The Pareto chart in Figure 8 shows the significance of various factors in the declining order of columns. Pareto charts frequently are used in quality control to exhibit most common causes for failure or product defects. The principle behind the charts is called Pareto 80-20, which states that, for many events, roughly 80% of the most significant effects come from 20% of the reasons.3

Figure 8. Pareto Analysis Chart of Defect Causes

Clear presentation of the production progress (Figure 9) for various board lots is an indispensable tool for the managers to keep projects on time and satisfy their customers’ demands.

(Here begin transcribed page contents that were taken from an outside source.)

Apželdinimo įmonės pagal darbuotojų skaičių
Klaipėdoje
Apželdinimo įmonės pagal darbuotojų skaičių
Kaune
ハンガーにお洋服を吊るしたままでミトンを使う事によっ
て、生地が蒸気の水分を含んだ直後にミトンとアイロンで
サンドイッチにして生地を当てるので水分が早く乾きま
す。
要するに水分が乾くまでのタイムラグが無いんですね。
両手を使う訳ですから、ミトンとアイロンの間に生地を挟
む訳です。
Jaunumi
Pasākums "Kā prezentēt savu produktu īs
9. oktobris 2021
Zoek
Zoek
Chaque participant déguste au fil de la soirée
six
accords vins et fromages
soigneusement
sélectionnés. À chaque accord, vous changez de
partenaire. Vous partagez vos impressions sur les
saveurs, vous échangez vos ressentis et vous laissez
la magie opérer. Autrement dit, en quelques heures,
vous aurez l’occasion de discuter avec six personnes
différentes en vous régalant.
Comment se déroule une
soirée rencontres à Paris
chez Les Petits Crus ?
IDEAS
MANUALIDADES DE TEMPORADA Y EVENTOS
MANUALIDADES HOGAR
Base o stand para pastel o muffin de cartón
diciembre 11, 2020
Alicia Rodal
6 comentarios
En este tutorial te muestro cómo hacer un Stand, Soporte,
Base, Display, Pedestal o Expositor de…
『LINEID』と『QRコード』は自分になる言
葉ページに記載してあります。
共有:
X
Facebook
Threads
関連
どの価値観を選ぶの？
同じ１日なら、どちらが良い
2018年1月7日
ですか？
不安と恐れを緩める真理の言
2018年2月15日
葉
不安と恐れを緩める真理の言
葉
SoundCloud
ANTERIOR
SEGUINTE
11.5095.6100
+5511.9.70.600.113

Figure 9. Work-in-Progress Report

Summary

The greatest value of the QMS is in the information it makes available. Being able to get data from all test processes is invaluable. Combining data from inspection, ICT, and functional test allows you to provide the data to drill down to the exact defect/process relationship to quickly fix the process step causing the issue.

The flexibility of the QMS system also is important to the success of implementing a solution, based on several features:

  • Links to ICT
  • Links to functional test
  • Links to inspection and AOI
  • Real-time information
  • Links across multiple sites
  • Statistical and analysis reports to evaluate production quality and frequent-failure sources

QMS tools can empower the people in operations to get manufacturing information in the hands of those who need it while reducing costs and improving quality.

References

1. Davis, B., The Economics of Automatic Testing, 1994. ISBN 0-07-707792-x

2. Mendez, D., “Development of an Integrated Overlapping ICT and X-Ray Inspection Process,” IPC APEX Electronics Assembly Process Conference, 2001.

3. Mohan, R.R., Thiruppathi, K., Venkatraman, R., and Raghuraman, S., “Quality Improvement through First Pass Yield using Statistical Process Control Approach,” Journal of Applied Sciences, 12: 985-991, 2012.